Today the operation has morphed into a staff of 10 full-timers. Are new hires hard to come by, a reporter asks? “Well,” Sam ponders, “one benefit—and one detriment—of the oil fields is they brought people to town. But they also brought the demand for competitive wages. It also brought a lot of young people back to their parents’ surrounding ranches, but they needed work while waiting for the old folks to retire, so we got lucky. Our attitude is, we’re gonna help our people, so when they leave, they’ll be happier than when they walked in. And for our customers, we also want to put a smile on their face.”

Those customers are mostly pros (60/40) who build a few houses a year and do repairs and additions—mostly pole barns and livestock buildings. “And we just picked up business in Spearfish, in the Black Hills, where I have a high-school buddy. Housing there is growing exponentially. We drive to a lumber mill there to pick up material, so we might as well bring up deliveries, too.

“We’re adding flooring, windows and cabinets to make it one-stop shopping. The idea is, to keep business right here in Buffalo—because the thing is, once you leave town to shop, you buy everything elsewhere. And we want the whole project. That’s why, after buying Buffalo Hardware in 2012, in 2016 we bought Buffalo Ranch Supply—livestock feed—to keep a local outfit in business, and soon after, purchased Olson Propane, a former gas station. We never set out to grow this way, but those owners were all ready to retire. The acquisitions kind of reset the local culture and got the whole town motivated. It made it all right for others to expand and be successful.”

How to keep on growing the business, then? “Through our culture! We need to focus on making everything right: That’s how we gain loyalty. It’s okay to have a problem—it’s how you handle it, the follow-through.”

Social media to the rescue! Buffalo’s chance to compete with the big boys does not lie in, say, advertising the advantages of a new power tool—“any box can do that! What they cannot emulate—Buffalo’s trump card—are its people.” And Sam builds on that. “We push for photos of our people in our ads to differentiate ourselves. If you can get your staff to tell about why they like a certain product, it’s more personal. It’s not your usual sales flier; it’s more lighthearted, more fun.

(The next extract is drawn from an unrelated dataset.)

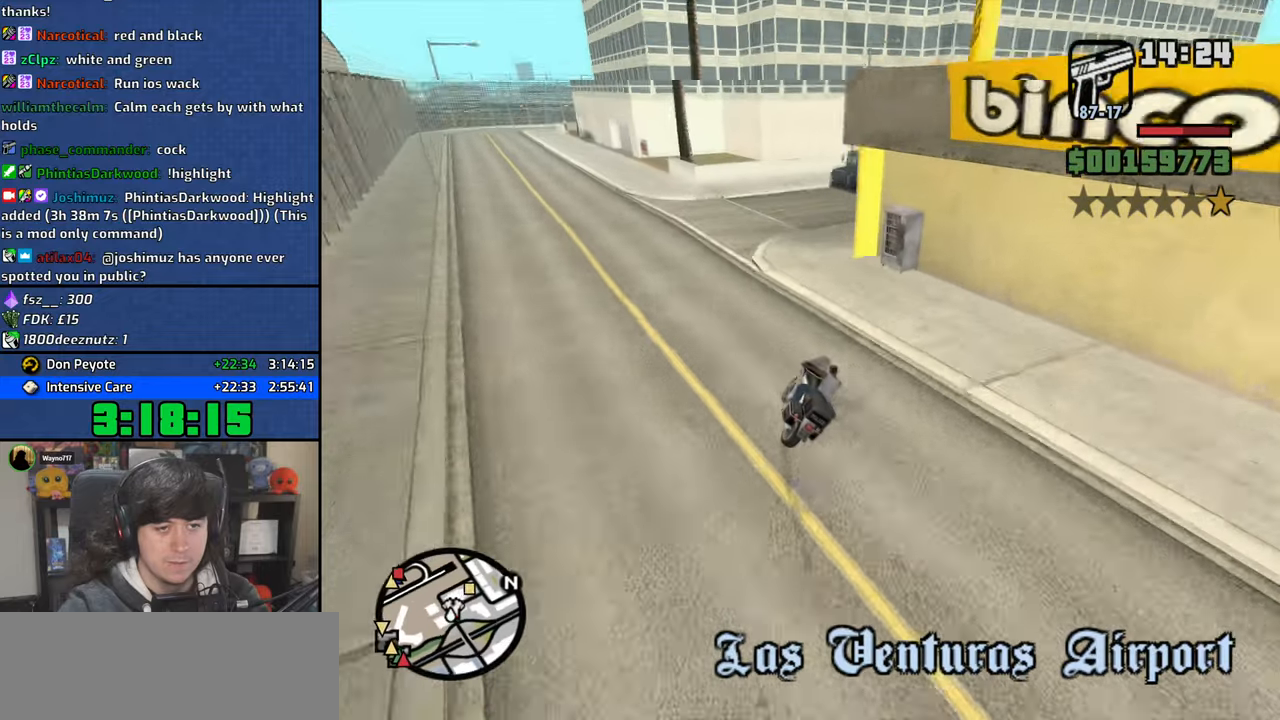
{"keys": ["d", "w"], "mouse": [], "events": [[67, "5", "down"], [167, "space", "down"], [267, "5", "up"], [333, "space", "up"]]}
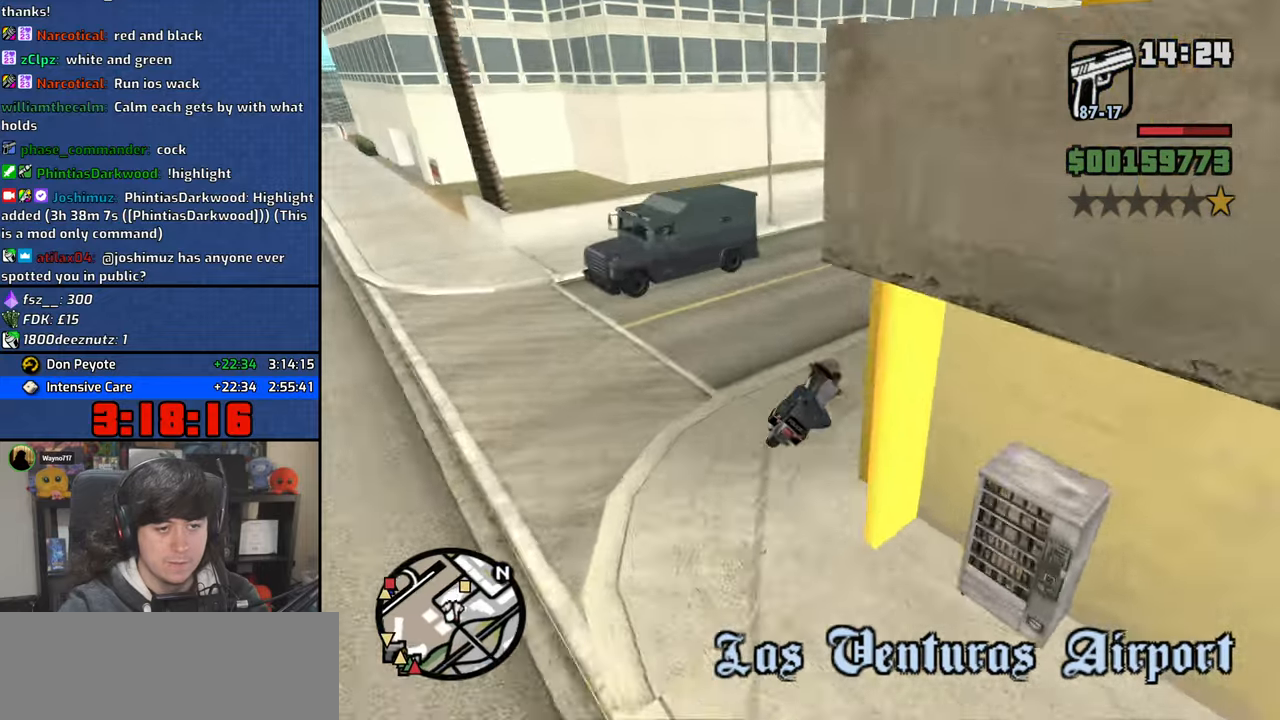
{"keys": ["d", "w"], "mouse": [], "events": [[300, "2", "down"], [400, "2", "up"]]}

“Shaine, our manager, deserves the credit; he likes to poke fun. Every week we feature him in the newspaper—not with a product, but his photo and a riddle. People really look forward to that! His having fun is what makes it authentic. It makes it real.” Check out the home page of the company’s website (www.buffalohardwarestore.com) to spot this crew in action, grinning atop captions that read, “We have awesome stuff!” “Warehouse full of wood!” and “Super-helpful staff!”

Already the outfit occupies four city blocks. So, how and where to grow the business? “We joined a lumber-buying co-op to become more competitive on pricing. With COVID, we expanded our delivery; we added another truck to our fleet to go up against Amazon and the world we’re living in: We had to expand our customer service. It’s one thing they can’t mimic!”

A second location in the works? “We’ll expand in the future, no doubt about it.”

Right now, let’s give young Sam a minute to bask in his recent award as one of the National Retail Hardware Association’s Young Retailers of the Year.

But it didn’t go to his head. “I came home from the ceremony and asked my staff, ‘What if there appeared some competition in Buffalo? What would you do better?’” But there’s one thing no one can top. “Nobody cares about people better that we do!”